The input Start Marker

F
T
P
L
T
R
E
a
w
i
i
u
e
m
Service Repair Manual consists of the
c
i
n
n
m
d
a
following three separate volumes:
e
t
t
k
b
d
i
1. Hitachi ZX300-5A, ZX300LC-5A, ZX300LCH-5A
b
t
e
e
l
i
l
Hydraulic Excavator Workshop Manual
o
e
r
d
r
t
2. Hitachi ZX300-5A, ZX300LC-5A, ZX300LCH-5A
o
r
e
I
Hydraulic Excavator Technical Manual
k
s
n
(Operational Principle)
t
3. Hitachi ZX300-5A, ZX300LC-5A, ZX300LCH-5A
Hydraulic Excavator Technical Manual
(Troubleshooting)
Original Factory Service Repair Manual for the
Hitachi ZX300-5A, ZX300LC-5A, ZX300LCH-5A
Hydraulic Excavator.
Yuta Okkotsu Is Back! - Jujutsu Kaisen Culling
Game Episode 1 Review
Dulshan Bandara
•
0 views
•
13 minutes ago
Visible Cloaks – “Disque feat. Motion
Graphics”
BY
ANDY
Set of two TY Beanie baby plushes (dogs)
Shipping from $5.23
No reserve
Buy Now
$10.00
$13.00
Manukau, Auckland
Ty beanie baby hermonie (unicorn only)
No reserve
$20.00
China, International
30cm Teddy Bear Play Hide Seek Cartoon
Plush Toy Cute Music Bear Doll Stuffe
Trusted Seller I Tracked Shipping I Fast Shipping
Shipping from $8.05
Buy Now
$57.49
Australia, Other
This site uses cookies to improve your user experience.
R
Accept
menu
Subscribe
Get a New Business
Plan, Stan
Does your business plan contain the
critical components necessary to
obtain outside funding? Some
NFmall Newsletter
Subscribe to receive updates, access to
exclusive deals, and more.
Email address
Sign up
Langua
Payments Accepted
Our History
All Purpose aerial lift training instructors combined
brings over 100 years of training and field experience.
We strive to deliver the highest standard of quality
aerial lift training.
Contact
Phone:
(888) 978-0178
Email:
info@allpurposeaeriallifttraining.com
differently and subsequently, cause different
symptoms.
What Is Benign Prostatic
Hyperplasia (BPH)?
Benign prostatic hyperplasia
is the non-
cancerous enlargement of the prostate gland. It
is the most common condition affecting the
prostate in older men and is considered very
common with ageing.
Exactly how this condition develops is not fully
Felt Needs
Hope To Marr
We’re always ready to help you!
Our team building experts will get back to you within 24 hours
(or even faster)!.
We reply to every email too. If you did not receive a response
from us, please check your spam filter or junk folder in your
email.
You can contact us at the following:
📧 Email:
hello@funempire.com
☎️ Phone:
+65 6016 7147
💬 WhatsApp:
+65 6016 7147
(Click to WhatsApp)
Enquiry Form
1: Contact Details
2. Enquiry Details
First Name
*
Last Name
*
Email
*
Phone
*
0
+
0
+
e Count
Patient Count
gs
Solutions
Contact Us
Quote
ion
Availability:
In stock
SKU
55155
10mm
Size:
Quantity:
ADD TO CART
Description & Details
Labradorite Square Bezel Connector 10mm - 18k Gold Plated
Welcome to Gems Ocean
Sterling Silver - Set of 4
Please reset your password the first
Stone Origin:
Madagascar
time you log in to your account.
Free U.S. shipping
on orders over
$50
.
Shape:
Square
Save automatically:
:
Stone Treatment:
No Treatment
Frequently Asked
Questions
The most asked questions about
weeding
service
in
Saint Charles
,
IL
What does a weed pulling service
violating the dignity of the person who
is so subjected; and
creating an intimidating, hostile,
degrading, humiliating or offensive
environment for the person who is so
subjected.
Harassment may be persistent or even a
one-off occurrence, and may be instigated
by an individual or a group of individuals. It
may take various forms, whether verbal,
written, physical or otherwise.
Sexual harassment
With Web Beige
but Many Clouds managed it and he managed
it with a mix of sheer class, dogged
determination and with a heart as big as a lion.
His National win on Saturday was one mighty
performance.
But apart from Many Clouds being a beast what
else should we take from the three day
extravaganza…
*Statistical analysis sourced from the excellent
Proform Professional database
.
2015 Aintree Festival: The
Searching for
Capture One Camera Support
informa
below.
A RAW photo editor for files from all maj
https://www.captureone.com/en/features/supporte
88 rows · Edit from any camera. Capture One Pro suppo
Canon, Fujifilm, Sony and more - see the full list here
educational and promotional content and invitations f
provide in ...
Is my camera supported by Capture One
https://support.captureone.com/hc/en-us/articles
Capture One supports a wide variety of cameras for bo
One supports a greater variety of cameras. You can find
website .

The input End Marker

→ **Task objective**
Write out, unaltered, the lines from the opening of the listing through the line that includes "is the most common condition affecting the".

→ **Completed exercise**
F
T
P
L
T
R
E
a
w
i
i
u
e
m
Service Repair Manual consists of the
c
i
n
n
m
d
a
following three separate volumes:
e
t
t
k
b
d
i
1. Hitachi ZX300-5A, ZX300LC-5A, ZX300LCH-5A
b
t
e
e
l
i
l
Hydraulic Excavator Workshop Manual
o
e
r
d
r
t
2. Hitachi ZX300-5A, ZX300LC-5A, ZX300LCH-5A
o
r
e
I
Hydraulic Excavator Technical Manual
k
s
n
(Operational Principle)
t
3. Hitachi ZX300-5A, ZX300LC-5A, ZX300LCH-5A
Hydraulic Excavator Technical Manual
(Troubleshooting)
Original Factory Service Repair Manual for the
Hitachi ZX300-5A, ZX300LC-5A, ZX300LCH-5A
Hydraulic Excavator.
Yuta Okkotsu Is Back! - Jujutsu Kaisen Culling
Game Episode 1 Review
Dulshan Bandara
•
0 views
•
13 minutes ago
Visible Cloaks – “Disque feat. Motion
Graphics”
BY
ANDY
Set of two TY Beanie baby plushes (dogs)
Shipping from $5.23
No reserve
Buy Now
$10.00
$13.00
Manukau, Auckland
Ty beanie baby hermonie (unicorn only)
No reserve
$20.00
China, International
30cm Teddy Bear Play Hide Seek Cartoon
Plush Toy Cute Music Bear Doll Stuffe
Trusted Seller I Tracked Shipping I Fast Shipping
Shipping from $8.05
Buy Now
$57.49
Australia, Other
This site uses cookies to improve your user experience.
R
Accept
menu
Subscribe
Get a New Business
Plan, Stan
Does your business plan contain the
critical components necessary to
obtain outside funding? Some
NFmall Newsletter
Subscribe to receive updates, access to
exclusive deals, and more.
Email address
Sign up
Langua
Payments Accepted
Our History
All Purpose aerial lift training instructors combined
brings over 100 years of training and field experience.
We strive to deliver the highest standard of quality
aerial lift training.
Contact
Phone:
(888) 978-0178
Email:
info@allpurposeaeriallifttraining.com
differently and subsequently, cause different
symptoms.
What Is Benign Prostatic
Hyperplasia (BPH)?
Benign prostatic hyperplasia
is the non-
cancerous enlargement of the prostate gland. It
is the most common condition affecting the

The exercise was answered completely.